Nikon Smart Photo Selector and Motion Snapshot
Nikon was the first mirrorless brand to take advantage of the electronic shutter for fast continuous shooting speeds. The 1 series was capable of bursts up to 60fps with RAW files, and the brand included smart features linked to the impressive speed. The Smart Photo Selector would take a burst and choose the best picture automatically, but as you can imagine the camera’s judgement didn’t always match that of the photographer. The Motion Snapshot mode combined a short slow motion video clip with a still image and music background, but the options to customise it (including choosing different types of music) were really poor. The 1 series struggled to gain success and was discontinued in 2018.
Selfie mode and soft skin effect
Another way to tackle the success of smartphones was to introduce a selfie mode. On select Olympus and Panasonic cameras for example, when you rotate the screen 180˚ the camera automatically shortens the zoom range (when using power zoom lenses) to facilitate composition and activate functions such as face detection and self timer. Nothing wrong so far, but some brands also added things like the soft skin effect that in many cases looked really bad. At this point, you’re probably better off using your phone.
Sony 3D Sweep Panorama
In addition to the traditional Sweep Panorama mode, Sony added a 3D version on early Nex models at a time where the electronics market was trying to push 3D products and 3D content, following the rise of 3D films being produced and screened in theatres. The truth is that 3D technology never took off on consumer products, and you would have needed a 3D TV to enjoy it. Unsurprisingly, the 3D panorama mode was quickly abandoned.
I’m sure I’ve missed some other features found on mirrorless cameras but if I continue to write about them all, this article will become a book so I’d better stop here.
I’ve skipped things such as the scene modes which are simply presets where the camera picks the appropriate exposure settings depending on the type of scene photographed. Touch capabilities have also improved a lot, although that has more to do with the use and control of the camera than anything else.
I can briefly mention options such as manual focus assists (peaking etc.). Fujifilm has put extra effort into this by designing Digital Split Image and Digital Pentaprism that emulate rangefinder cameras. But focus magnification remains the best way to check focus accuracy, regardless of the brand or camera in question.
One exception is Canon’s Focus Guide that uses the Dual Pixel CMOS AF technology (phase detection). It is very precise, especially for video. Canon also has a post focus mode that works with the same technology (Dual Pixel RAW) but the adjustments you can make are very small.
Another function I’ve appreciated a lot on the Ricoh GR II is Snap Focus, which helps you work with zone focusing, just as you would with a manual focus lens.
Panorama and Multiple Exposure are also common features. The former still fails at times, depending on the camera (banding or imprecision with the stitching), whereas the latter is interesting when there are more blending options.
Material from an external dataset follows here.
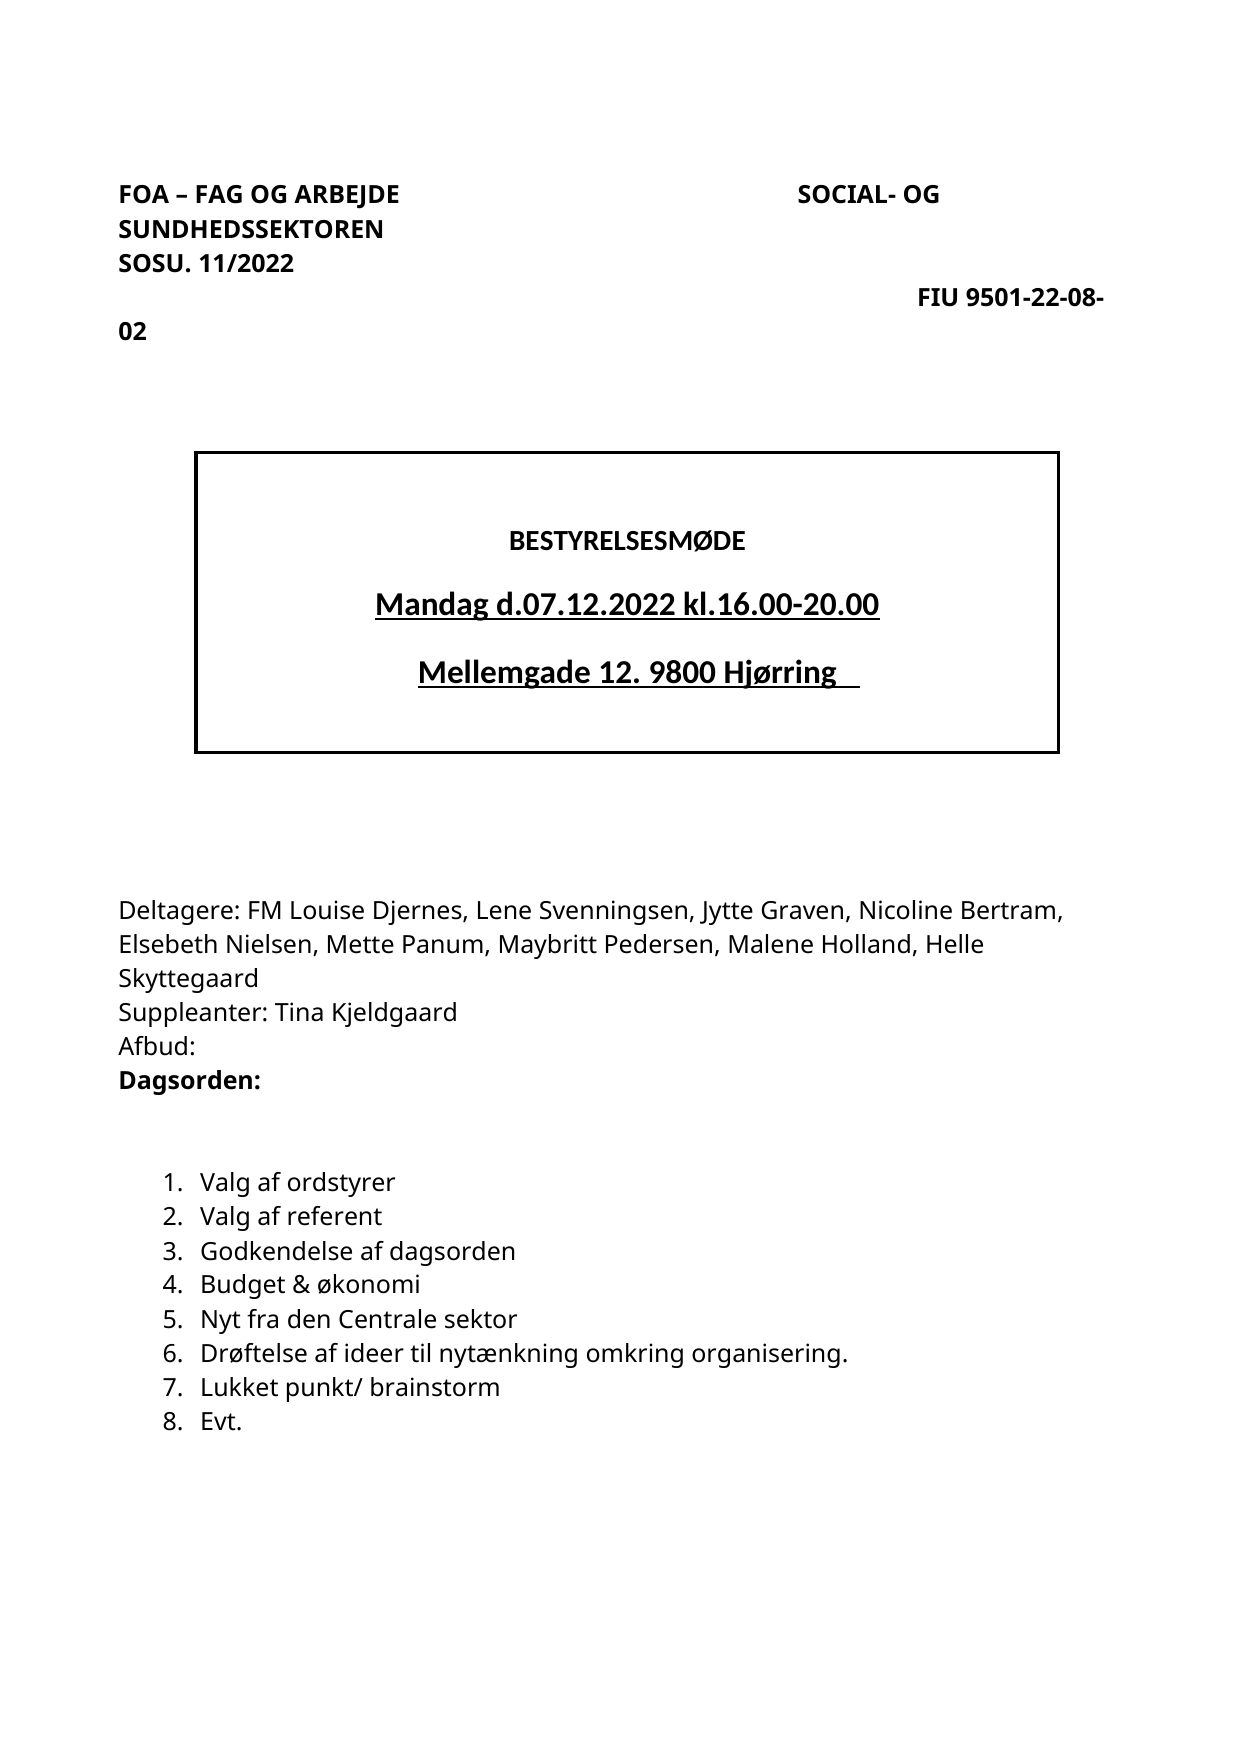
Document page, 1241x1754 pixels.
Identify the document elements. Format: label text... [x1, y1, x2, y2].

To wrap up, I wouldn’t call most of the features mentioned in this article essential simply because there is always an alternative solution to get the same result. Often that solution is a classic method that has been used for years, when technology wasn’t as advanced as it is today.
At the same time though, we can’t deny that some of these features have become very useful, mainly because they allow us to concentrate more on our scene and make the process of capturing a photo easier and quicker than ever before.